Mais en apercevant Arbuton, l’une d’elles s’avança directement vers lui, avec des exclamations de surprise et de joie, pendant que, tout stupéfait et par un mouvement tout mécanique, il se retournait du côté de la nouvelle venue.

C’était une dame d’un âge assez avancé, mise avec une certaine hardiesse de couleur et de tournure plutôt qu’avec mauvais goût; et, dans l’expression de sa surprise, elle avança une petite main merveilleusement gantée.

Ses manières effarouchées étaient celles d’une personne qui aurait combattu avec acharnement pour atteindre une haute position dans la société, et dénotaient une certaine haine sourde contre ceux qui, forcés de lui céder le pas, avaient rendu son succès pénible et humiliant.

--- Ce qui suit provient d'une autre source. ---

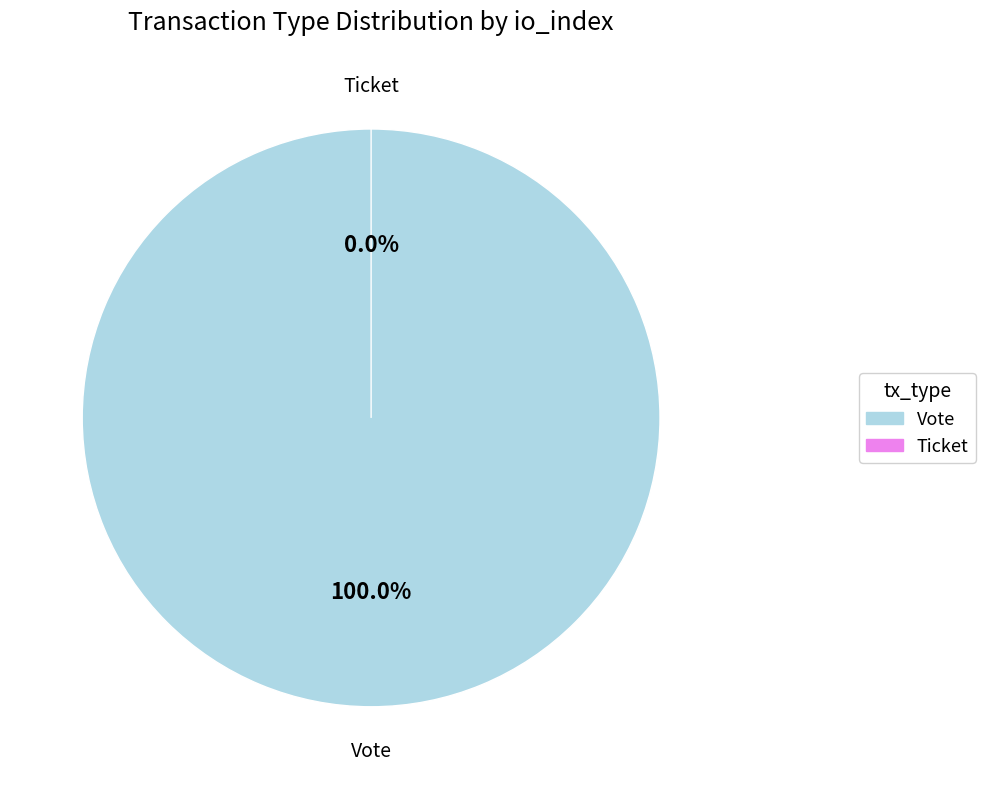

The Vote slice represents 100% of the pie. True or false?

True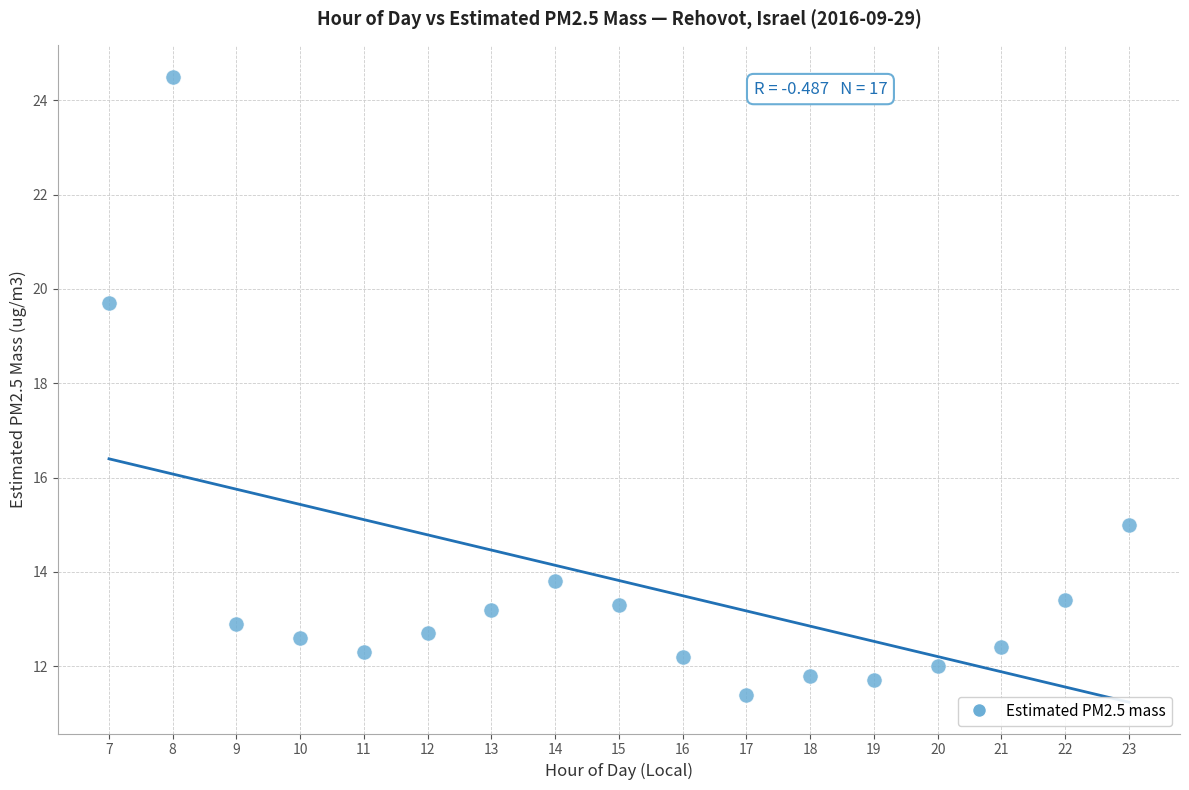

What Y value in the scatter plot is closest to 17?

15.0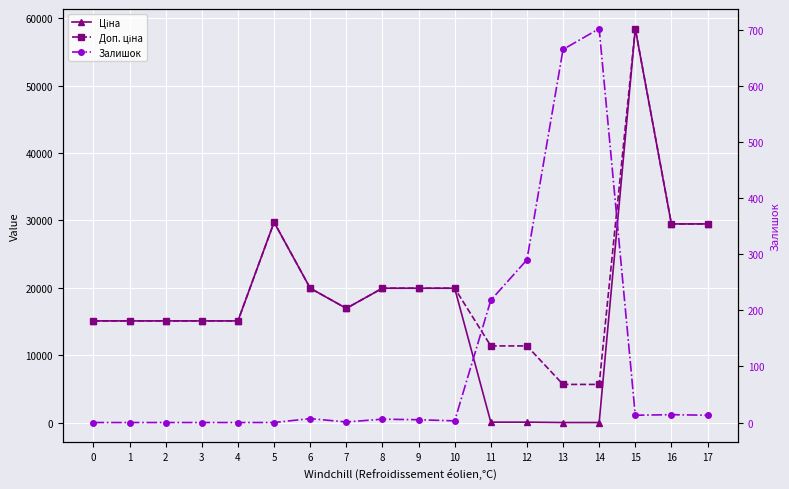

What is the value of the Доп. ціна point at the 16th from the left?

58426.5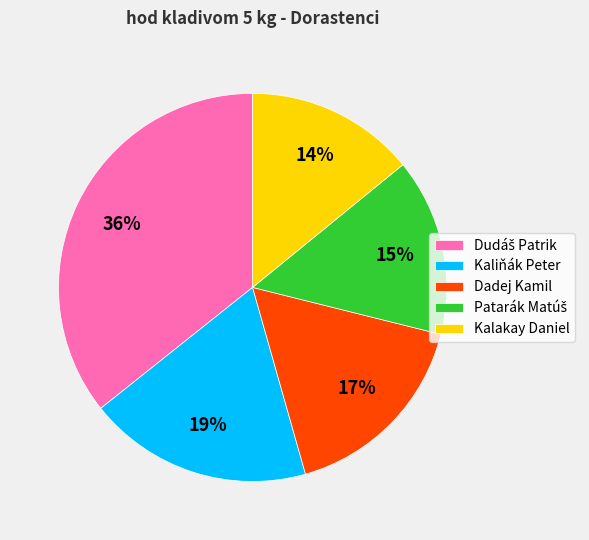

How many slices are in this pie chart?

5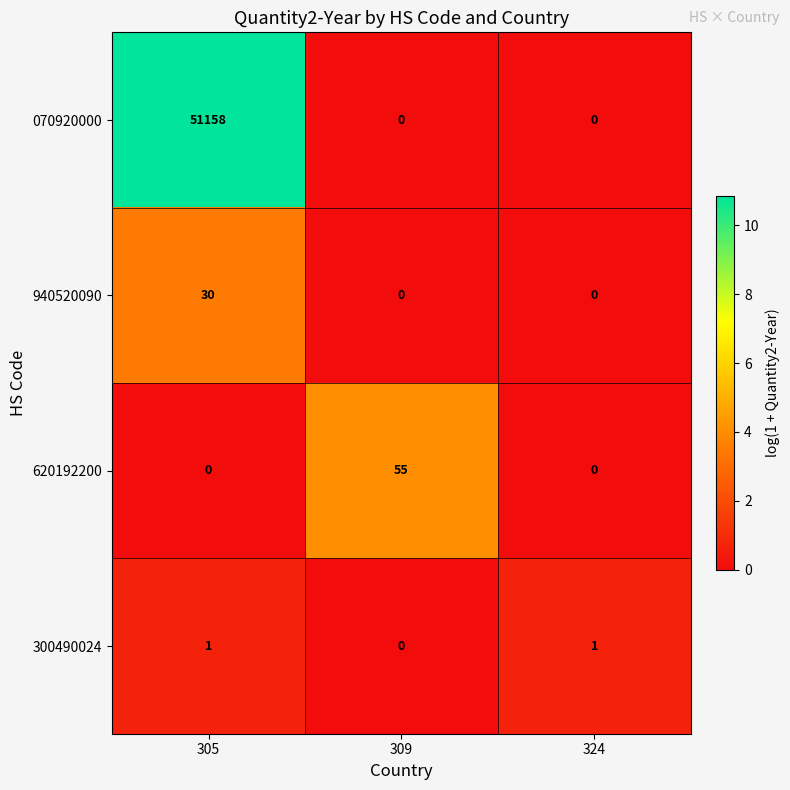

Which series has the largest total across all categories?

070920000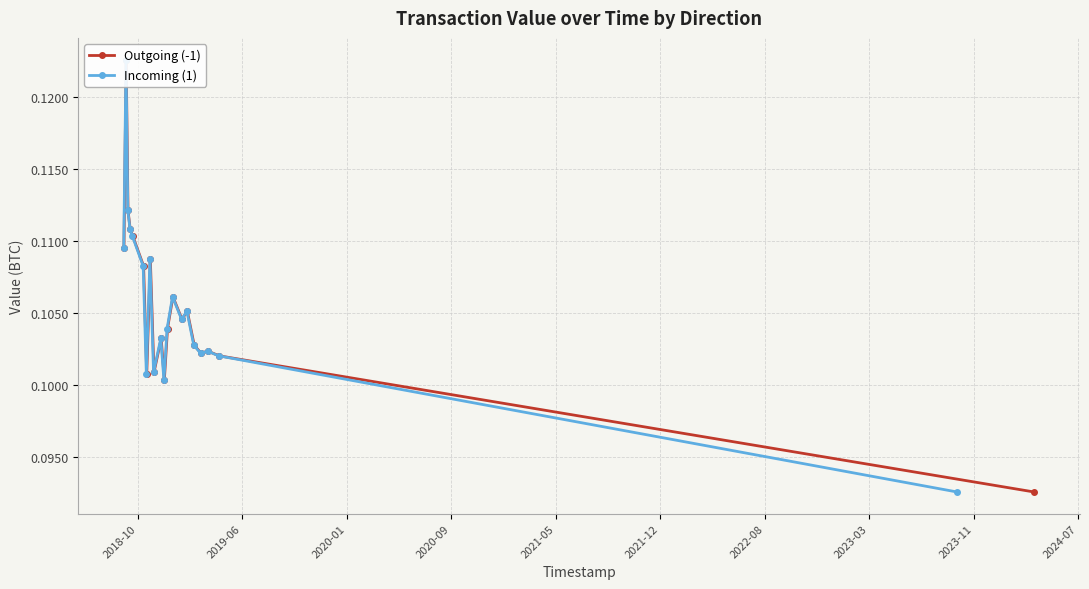

Is it true that Incoming (1) equals 0.0 at 15?

False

Elle était accompagnée d’une jeune fille très jolie, mise avec un goût exquis, justement assez à la mode pour démontrer qu’elle était maître passé en fait d’élégance.

Mais ce n’était pas le style tranchant de New-York.

Une sobriété particulière dans la coupe, une concession toute distinguée à la mode du jour, beaucoup de discrétion dans les accessoires, donnaient à sa toilette entière un cachet qui ne pouvait appartenir qu’à Boston.

L’éclat de ses lèvres, de son teint et de ses yeux étaient incomparable.

Des masses d’admirables cheveux blonds équilibraient d’une façon charmante sa tête délicate.

Elle avait un air d’indépendance innocente, l’expression angélique d’un jeune garçon d’une beauté parfaite, mêlée aux charmes et aux grâces de la femme.